- Your instructions -
Wherever the string "images" appears in the listing, copy that line.

- Input for this task -
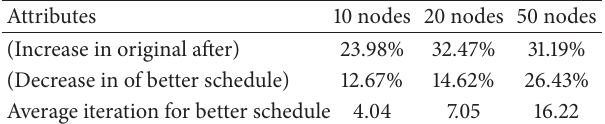
Table 4: Performance for DAGs with different number of nodes.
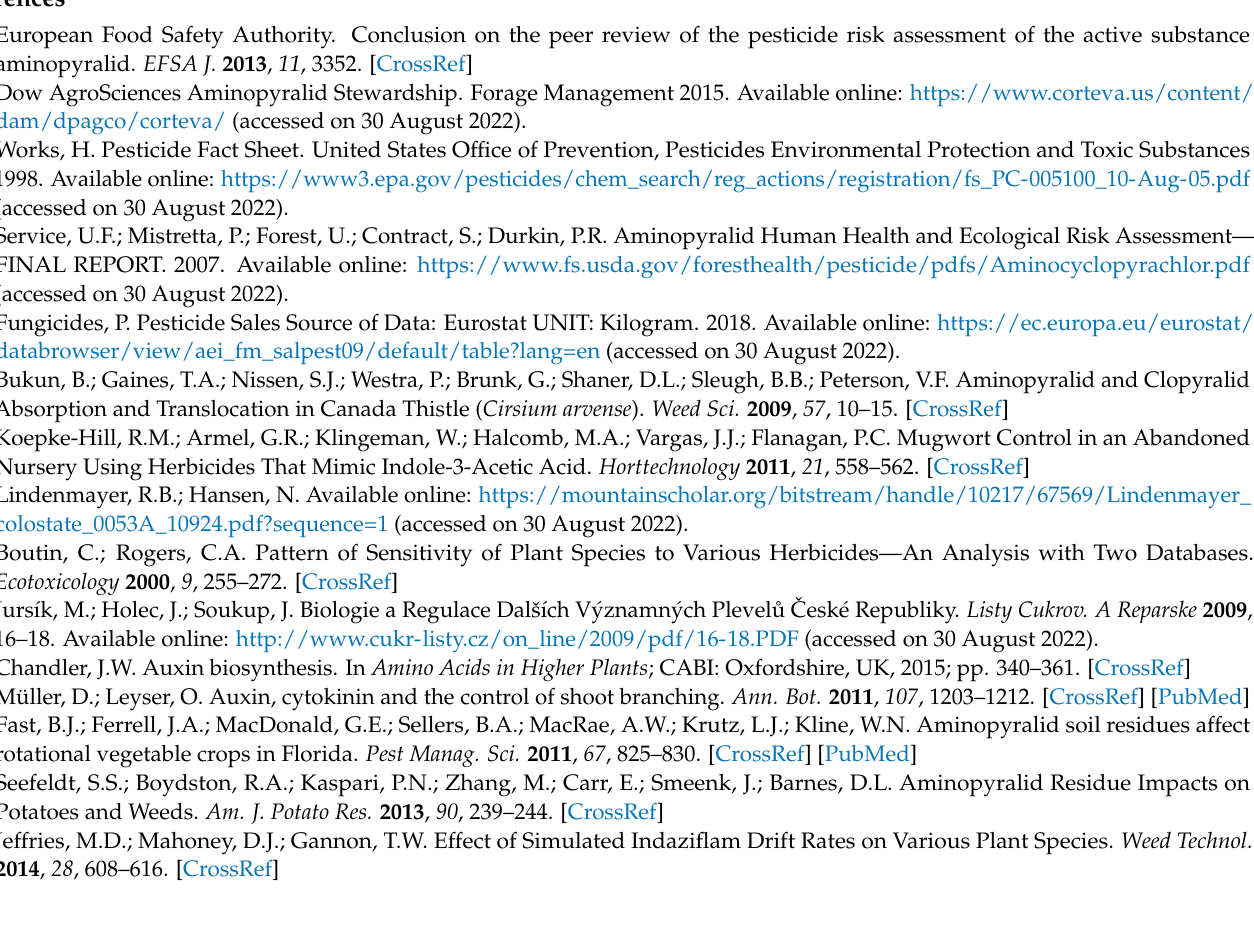
tomato plants. Figure S6: The illustrative images from the experiment. Table S1: Tomato seed germination (%) on aminopyralid-treated sand at different application doses (0, 0.6, 1.5, 3, 7.5 and 15 g/ha), Table S2: Injury, height, diameter of root collar and ewight in tomato plants with gradual aminopyralid treatment, Table S3: Two cultivars of tomato plants treated with three undiluted straw extracts and distilled water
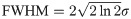
Relative thickness estimation error with respect to the error in BMDref.The true level of BMDref was 800, σ = 1.5, and c = 150 mg/mm, FWHM=22ln2σ. Note that with true BMDref both DM and MPA-methods produce no errors: the corresponding curves coincide with the x-axis.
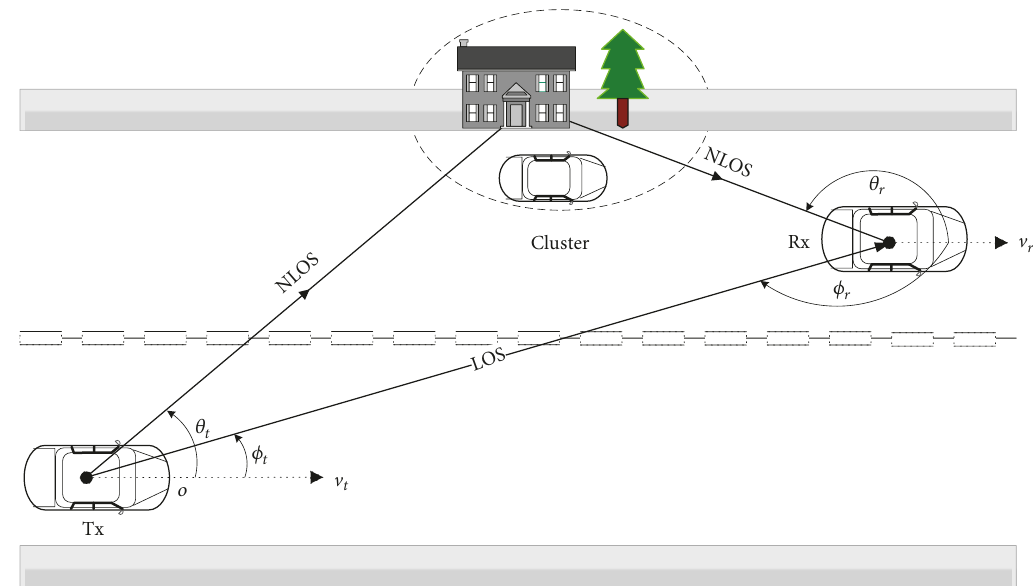
Figure 1: Simplified overview of SCM V2V scattering channel model.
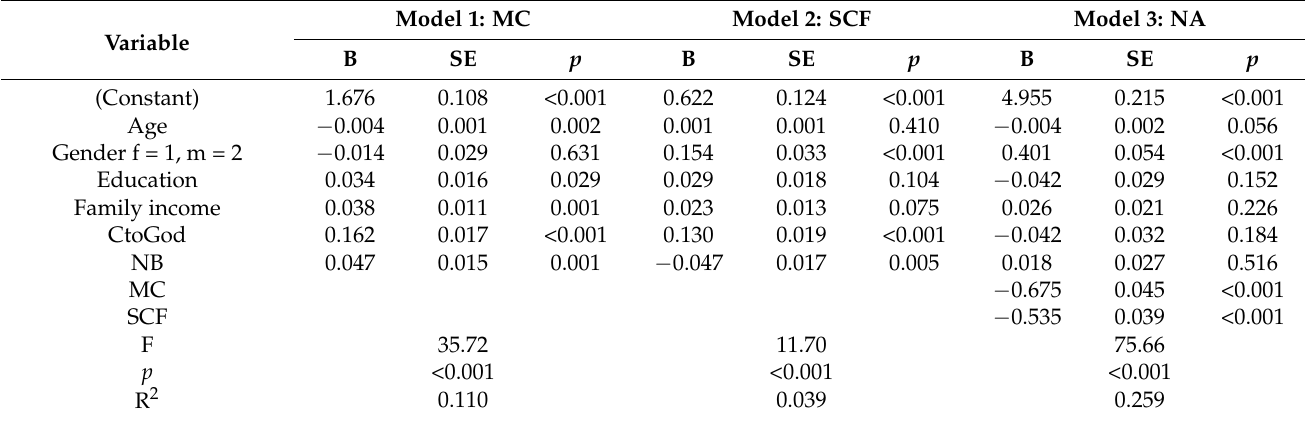
Table 3. Main regression effects on MC, SCF, and NA.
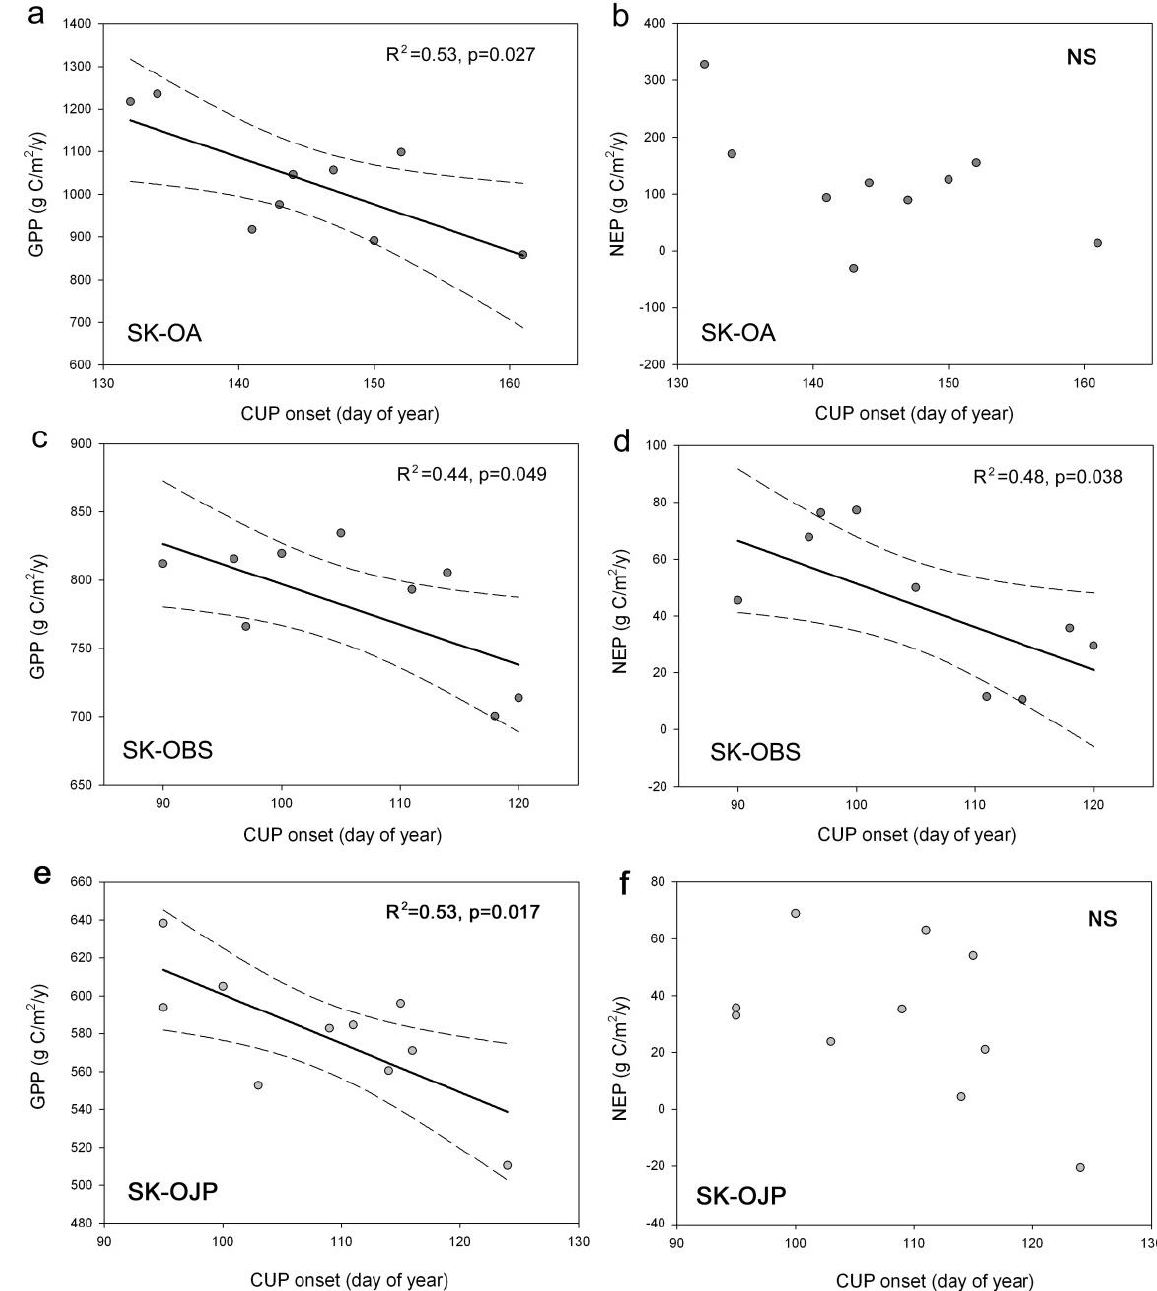
Figure 4. Relationships between the C-uptake period onset (CUP) and ( a ) GPP of SK-OA, ( b ) NEP of SK-OA, ( c ) GPP of SK-OBS, ( d ) NEP of SK-OBS, ( e ) GPP of SK-OJP, and ( f ) NEP of SK-OJP. NS indicates no significant correlation. The solid and dashed lines represent regression and its 95% confidence of mean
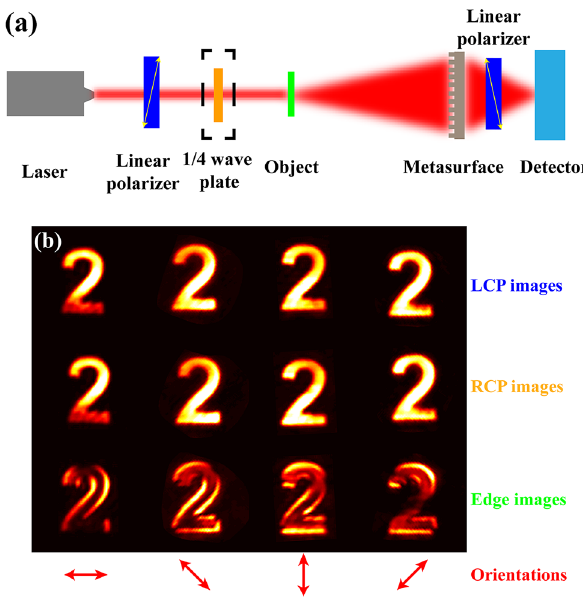
Figure 3: 1D edge detection setup and the corresponding images. (a) Schematic illustration of the measurement setup for edge detection. (b) LCP images, RCP images, and 1D edge images of the number ‘ 2 ’ at differentorientations. The rowsfrom top to bottomare LCPimages,RCPimages,and1Dedgeimages.Thecolumnsfromleft to right are images at 0, 45, 90, and 135 ° .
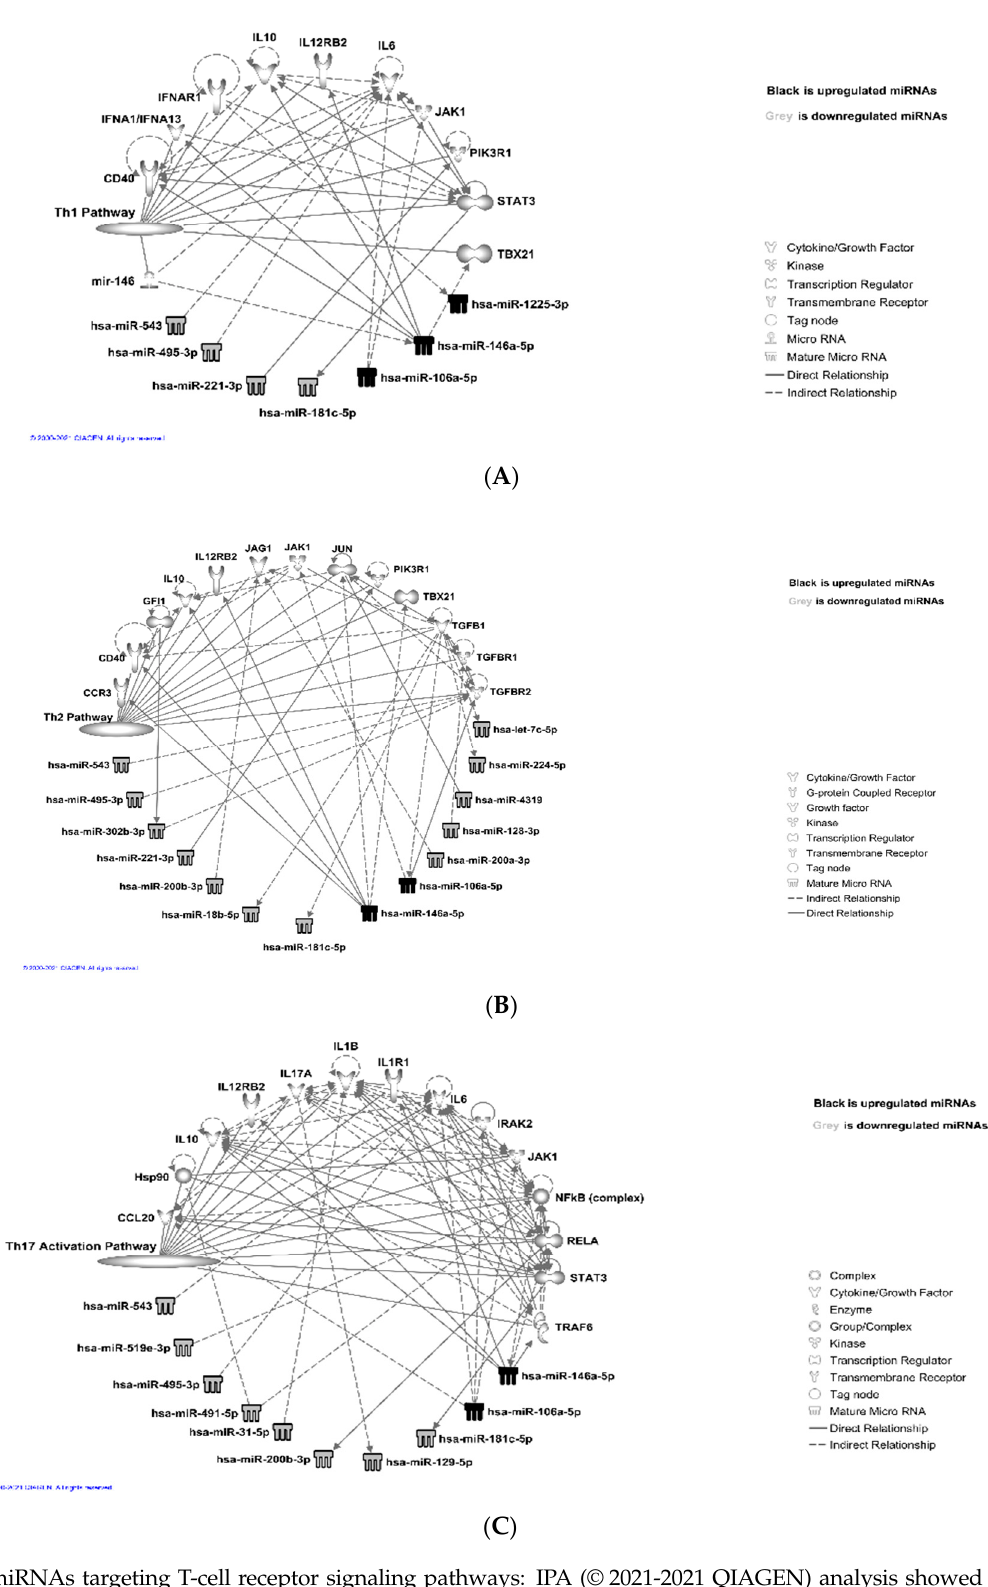
Figure 5. miRNAs targeting T-cell receptor signaling pathways: IPA (© 2021-2021 QIAGEN) analysis showed that these miRNAs target T-cell receptor signaling (both Th1 and Th2) and Th17 activation pathways: ( A ) T-helper 1 (Th1); ( B ) T-helper 2 (Th2); ( C ) T-helper 17 (Th17) activation pathway.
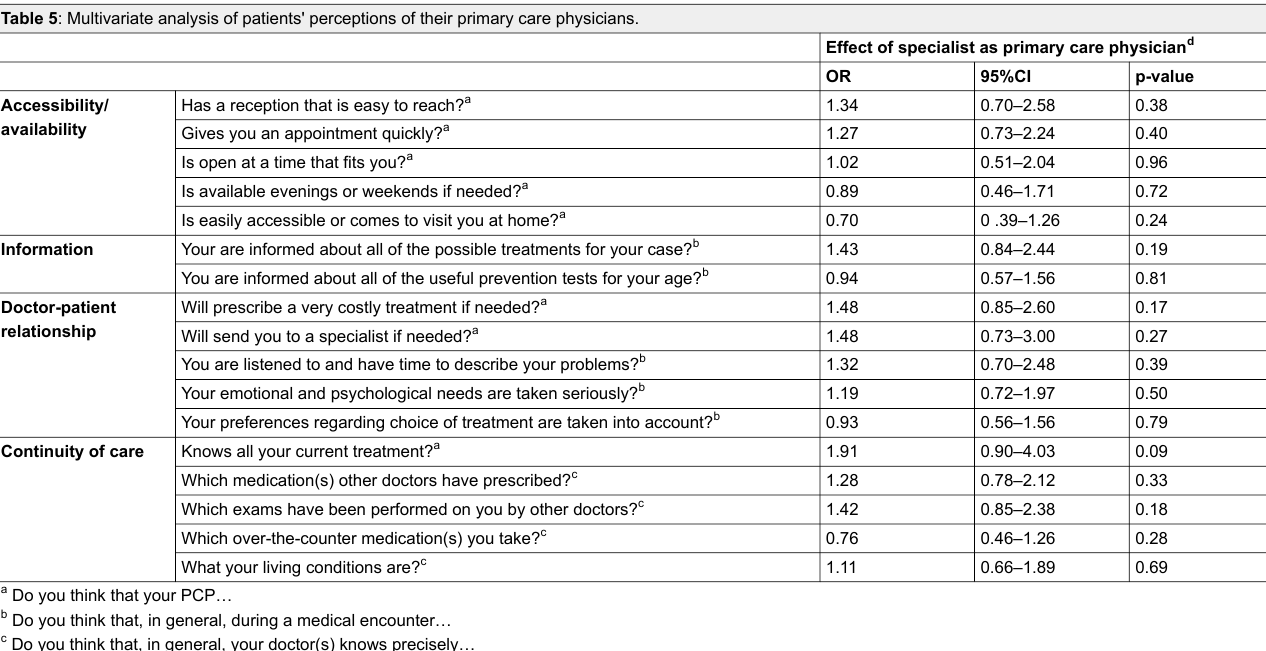
Table 5 : Multivariate analysis of patients' perceptions of their primary care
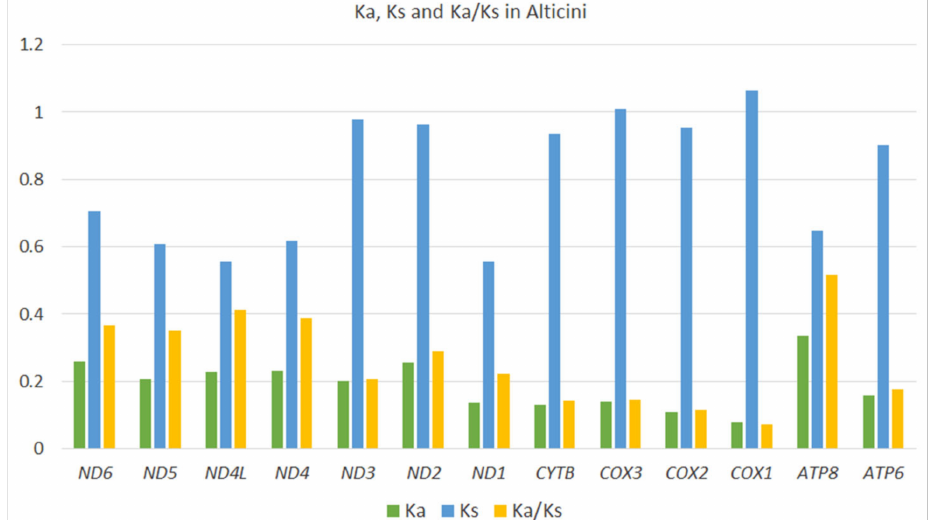
Figure 7. Evolutionary rates (Ka/Ks) of 13 mitochondrial protein-coding genes of 64 species of Alticini (Coleoptera:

- Result for this exercise -
tomato plants. Figure S6: The illustrative images from the experiment. Table S1: Tomato seed germination (%) on aminopyralid-treated sand at different application doses (0, 0.6, 1.5, 3, 7.5 and 15 g/ha), Table S2: Injury, height, diameter of root collar and ewight in tomato plants with gradual aminopyralid treatment, Table S3: Two cultivars of tomato plants treated with three undiluted straw extracts and distilled water
Figure 3: 1D edge detection setup and the corresponding images. (a) Schematic illustration of the measurement setup for edge detection. (b) LCP images, RCP images, and 1D edge images of the number ‘ 2 ’ at differentorientations. The rowsfrom top to bottomare LCPimages,RCPimages,and1Dedgeimages.Thecolumnsfromleft to right are images at 0, 45, 90, and 135 ° .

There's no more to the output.